1. Filter for infusion medical lines comprising a box-like body formed by a first half-shell and by a second half-shell and provided with an inlet connector for a liquid to be filtered and with an outlet connector for the filtered liquid, within the box-like body there being provided for:

a first plate-like element on whose opposite faces there are formed ribs defining respective first channels which extend parallel between said connectors on said ribs of each face of said first plate-like element there being arranged respectively a first filtering, hydrophilic membrane and a second filtering hydrophilic membrane which separate said first channels respectively from a first interspace delimited by said first half-shell and from a second interspace, said first interspace and second interspace being placed in communication with the inlet connector and said first interspace being connected with the external through first vent openings with which there are associated respective hydrophobic membranes, said first channels being placed in communication with the outlet connector,

a second plate-like element parallel and spaced apart with respect to said first plate-like element and on whose opposite faces there are formed ribs defining respective second channels which extend parallel between said connectors, wherein on said ribs of each face of said second plate-like element there are arranged respectively a third filtering hydrophilic membrane and a fourth filtering hydrophilic membrane which separate said second channels respectively from the second interspace and from a third interspace delimited by said second half-shell, said third interspace being placed in communication with the inlet connector and being connected with the external through second vent openings with associated hydrophobilic membranes, said second channels being placed in communication with the outlet connector,

wherein said second interspace is placed in direct communication with the external through said vent openings and associated hydrophobic membranes.

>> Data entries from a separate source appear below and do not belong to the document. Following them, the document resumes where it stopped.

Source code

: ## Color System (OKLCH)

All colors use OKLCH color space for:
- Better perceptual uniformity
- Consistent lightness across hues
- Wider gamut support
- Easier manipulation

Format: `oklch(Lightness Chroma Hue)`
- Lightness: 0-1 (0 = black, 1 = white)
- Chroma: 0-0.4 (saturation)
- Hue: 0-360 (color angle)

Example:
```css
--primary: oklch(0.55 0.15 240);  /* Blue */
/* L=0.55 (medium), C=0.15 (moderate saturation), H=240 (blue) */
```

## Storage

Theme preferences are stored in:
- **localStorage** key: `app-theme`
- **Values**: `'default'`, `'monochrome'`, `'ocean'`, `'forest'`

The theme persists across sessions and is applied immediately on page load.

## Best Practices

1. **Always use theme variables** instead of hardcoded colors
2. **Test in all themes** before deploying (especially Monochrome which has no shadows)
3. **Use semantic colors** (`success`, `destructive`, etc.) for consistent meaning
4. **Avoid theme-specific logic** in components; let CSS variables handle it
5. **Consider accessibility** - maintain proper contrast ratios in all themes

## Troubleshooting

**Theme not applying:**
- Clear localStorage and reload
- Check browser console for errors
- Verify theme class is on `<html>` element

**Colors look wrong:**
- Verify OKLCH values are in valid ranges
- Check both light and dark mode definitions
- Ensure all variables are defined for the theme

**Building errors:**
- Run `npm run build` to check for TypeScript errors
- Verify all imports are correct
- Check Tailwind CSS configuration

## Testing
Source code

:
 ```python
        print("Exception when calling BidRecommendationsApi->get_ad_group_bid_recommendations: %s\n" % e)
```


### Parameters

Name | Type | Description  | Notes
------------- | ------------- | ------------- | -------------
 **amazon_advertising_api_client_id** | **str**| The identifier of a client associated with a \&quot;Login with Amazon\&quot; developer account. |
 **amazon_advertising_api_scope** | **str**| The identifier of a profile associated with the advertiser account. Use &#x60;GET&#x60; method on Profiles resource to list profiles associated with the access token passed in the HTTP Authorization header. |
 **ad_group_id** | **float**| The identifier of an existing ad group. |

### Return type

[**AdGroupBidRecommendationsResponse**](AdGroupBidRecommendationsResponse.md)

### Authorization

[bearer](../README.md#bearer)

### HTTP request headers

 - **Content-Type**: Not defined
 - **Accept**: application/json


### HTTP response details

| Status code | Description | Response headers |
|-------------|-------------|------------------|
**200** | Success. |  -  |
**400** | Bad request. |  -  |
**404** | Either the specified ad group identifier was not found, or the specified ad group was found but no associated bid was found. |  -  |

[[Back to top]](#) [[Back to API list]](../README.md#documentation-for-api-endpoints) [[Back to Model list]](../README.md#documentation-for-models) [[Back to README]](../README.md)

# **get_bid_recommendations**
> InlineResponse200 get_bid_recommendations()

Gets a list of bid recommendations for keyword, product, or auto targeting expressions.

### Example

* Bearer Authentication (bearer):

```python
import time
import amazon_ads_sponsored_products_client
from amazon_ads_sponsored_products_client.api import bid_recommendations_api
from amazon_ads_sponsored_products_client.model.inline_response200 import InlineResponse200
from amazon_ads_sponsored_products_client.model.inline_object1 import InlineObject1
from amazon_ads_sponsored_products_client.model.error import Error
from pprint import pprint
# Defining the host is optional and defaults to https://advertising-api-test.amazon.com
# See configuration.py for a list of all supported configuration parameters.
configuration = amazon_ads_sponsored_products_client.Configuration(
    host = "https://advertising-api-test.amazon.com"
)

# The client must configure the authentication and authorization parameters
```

2. Filter according to claim 1, wherein at the ends of the opposite faces of each of said plate-like elements there are provided for respective first and second transverse manifolds on which there are arranged respectively said first and second hydrophobic membranes, said first transverse manifolds being placed in communication with said first vent openings, and said second transverse manifolds being placed in communication with said second vent openings.

3. Filter according to claim 1, wherein said outlet connector comprises a double insert sealingly fixed to the box-like body and forming a first duct placed in communication with said first and second interspace through a first passage, and a second duct placed in communication with said second and said third interspace through a second passage therefore the flows of the filtered liquid through said first and said second hydrophylic membranes on one side and said third and said fourth hydrophylic membranes on the other are separated through said first and second duct until the outflow from the filter.

4. Filter according to claim 1, wherein said inlet connector and said outlet connector are designed for tube-tube or luer-tube or tube-luer or luer-luer connections of said medical line.

5. Filter according to claim 1, wherein at least one of said filtering hydrophilic membranes is made as a single piece with said hydrophobic membranes.